Der 11. November ist für die Zeit-Optimisten ein wichtiges Datum. In Gondo zelebrierten sie den Kick-Off zu einer ganzen Veranstaltungsreihe zum Thema „Zeitzeichen“. In Gondo ist seit 2002 ein Zeitforschungsinstitut ansässig. Die Erkenntnisse der Zeitforschung sind hoch relevant für neue Lösungsansätze zu Problemstellungen in Wirtschaft, im Gesundheitswesen, in der Bildung und in der Friedensförderung. Seit Januar 2002 befasst sich Ivo Muri als Zeitforscher mit Zeitproblemen. Ich durfte mich mit Ivo Muri über das Thema „Zeit“ unterhalten (Bild).
In seinem Buch „Die drei Arten von Zeit“ befasst er sich mit lebenswichtigen Fragen. Viele von uns haben Zeitprobleme. Sie klagen darüber, dass sie nicht mehr Herr oder Frau ihrer eigenen Zeit sind. Zwar haben wir immer präzisere Uhren, diese lösen aber unsere Zeitprobleme nicht. Internet und Mobiltelefone diktieren unseren Lebensrhythmus und drängen uns in einen endlosen Dauerlauf in einem Hamsterrad.

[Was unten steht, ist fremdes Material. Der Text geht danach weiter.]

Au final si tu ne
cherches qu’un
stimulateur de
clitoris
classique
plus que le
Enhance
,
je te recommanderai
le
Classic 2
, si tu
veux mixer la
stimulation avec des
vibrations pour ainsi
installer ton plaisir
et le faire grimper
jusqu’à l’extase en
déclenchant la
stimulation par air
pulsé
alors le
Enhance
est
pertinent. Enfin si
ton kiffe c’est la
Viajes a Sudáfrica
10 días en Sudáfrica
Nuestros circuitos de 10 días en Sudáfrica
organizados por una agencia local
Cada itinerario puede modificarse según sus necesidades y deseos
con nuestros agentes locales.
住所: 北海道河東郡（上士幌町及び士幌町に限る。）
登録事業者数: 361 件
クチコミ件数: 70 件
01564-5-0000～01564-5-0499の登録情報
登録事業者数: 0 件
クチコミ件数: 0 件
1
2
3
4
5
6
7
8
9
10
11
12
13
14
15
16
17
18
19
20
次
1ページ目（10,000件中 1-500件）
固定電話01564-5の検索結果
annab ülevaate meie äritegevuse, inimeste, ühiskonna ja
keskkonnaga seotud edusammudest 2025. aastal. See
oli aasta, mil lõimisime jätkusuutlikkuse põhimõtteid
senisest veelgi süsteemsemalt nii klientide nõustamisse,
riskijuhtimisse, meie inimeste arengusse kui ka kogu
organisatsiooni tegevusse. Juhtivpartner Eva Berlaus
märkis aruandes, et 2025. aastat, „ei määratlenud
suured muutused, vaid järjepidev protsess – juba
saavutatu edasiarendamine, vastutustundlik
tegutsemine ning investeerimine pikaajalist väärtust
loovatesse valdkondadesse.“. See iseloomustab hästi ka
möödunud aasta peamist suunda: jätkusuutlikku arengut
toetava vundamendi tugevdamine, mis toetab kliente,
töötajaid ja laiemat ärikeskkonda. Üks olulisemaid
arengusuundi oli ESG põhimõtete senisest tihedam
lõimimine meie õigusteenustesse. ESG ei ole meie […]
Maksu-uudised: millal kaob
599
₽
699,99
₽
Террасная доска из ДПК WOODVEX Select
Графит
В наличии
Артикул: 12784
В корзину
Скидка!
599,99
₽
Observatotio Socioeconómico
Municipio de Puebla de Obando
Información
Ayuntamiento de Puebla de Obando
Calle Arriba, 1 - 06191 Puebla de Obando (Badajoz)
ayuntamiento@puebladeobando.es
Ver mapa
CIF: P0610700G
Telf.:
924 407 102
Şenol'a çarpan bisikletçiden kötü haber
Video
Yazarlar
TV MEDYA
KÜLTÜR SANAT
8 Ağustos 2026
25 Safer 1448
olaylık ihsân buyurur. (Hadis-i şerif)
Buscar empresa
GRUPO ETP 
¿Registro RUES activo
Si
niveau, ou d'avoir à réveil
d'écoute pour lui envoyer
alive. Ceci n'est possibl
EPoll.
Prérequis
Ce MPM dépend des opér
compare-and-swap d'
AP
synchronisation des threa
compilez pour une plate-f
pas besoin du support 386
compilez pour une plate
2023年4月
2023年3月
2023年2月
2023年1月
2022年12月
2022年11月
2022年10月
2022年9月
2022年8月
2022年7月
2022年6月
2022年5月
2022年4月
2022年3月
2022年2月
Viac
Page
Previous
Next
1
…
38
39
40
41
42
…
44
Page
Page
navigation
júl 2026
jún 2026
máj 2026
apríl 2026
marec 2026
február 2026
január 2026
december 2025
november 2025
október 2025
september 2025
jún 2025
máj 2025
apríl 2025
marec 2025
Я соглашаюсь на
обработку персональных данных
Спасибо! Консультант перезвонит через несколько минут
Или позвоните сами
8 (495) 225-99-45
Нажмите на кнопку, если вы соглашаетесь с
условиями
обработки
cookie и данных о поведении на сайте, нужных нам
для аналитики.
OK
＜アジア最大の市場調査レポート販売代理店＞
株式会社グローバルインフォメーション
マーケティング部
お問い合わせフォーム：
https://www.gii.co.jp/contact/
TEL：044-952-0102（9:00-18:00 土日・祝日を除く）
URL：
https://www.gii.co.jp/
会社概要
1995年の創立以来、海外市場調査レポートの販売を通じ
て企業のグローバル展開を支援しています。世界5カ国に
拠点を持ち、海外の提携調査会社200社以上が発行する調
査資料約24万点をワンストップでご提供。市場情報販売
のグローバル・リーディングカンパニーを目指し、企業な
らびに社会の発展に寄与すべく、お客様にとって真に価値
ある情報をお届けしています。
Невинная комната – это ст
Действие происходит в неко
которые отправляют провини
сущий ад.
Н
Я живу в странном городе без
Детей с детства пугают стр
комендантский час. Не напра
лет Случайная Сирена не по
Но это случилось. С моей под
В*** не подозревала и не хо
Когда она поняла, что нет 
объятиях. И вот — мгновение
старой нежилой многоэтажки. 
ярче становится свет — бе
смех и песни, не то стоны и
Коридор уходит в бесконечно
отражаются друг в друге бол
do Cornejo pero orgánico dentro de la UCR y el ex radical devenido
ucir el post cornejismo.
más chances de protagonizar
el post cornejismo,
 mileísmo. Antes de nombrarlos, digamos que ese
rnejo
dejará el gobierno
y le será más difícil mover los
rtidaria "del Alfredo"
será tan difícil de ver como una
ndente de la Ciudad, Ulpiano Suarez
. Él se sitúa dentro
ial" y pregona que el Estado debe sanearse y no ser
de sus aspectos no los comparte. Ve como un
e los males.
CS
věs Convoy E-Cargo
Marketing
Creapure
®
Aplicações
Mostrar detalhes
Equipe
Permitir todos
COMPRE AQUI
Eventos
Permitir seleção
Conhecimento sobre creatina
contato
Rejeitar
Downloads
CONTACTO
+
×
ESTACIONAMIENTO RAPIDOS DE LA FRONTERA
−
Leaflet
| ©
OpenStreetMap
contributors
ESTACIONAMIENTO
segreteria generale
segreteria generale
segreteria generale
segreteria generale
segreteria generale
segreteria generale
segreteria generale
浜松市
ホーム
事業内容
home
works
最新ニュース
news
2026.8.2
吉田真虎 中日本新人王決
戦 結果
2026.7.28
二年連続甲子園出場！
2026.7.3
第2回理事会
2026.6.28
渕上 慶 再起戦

Können wir aus diesem Hamsterrad aussteigen? Viele Zeitprobleme ergeben sich, weil es – nach Ivo Muri – drei Arten von Zeit gibt, die wir miteinander verwechseln. Es gibt die Zeit der Uhren, die Zeit des Lebens und die Zeit der Wirtschaft. Die Uhren zeigen uns nichts anderes als den Sonnenstand, also die Bewegung der Planeten im Raum. Ganz anders die Zeit des Lebens. In der Psychologie sprechen wir von der Zeit des Lebens als der Lebensenergie, die jedem Lebenswesen innewohnt, solange es lebt. Im Gegensatz zur Uhrenzeit bezeichnet Ivo Muri diese Zeit des Lebens auch als psychische Zeit oder seelische Zeit. Richtig zu leben heisst, seine Lebensenergie oder Lebenszeit bewusst auf die richtigen Aktivitäten zu lenken und haushälterisch damit umzugehen.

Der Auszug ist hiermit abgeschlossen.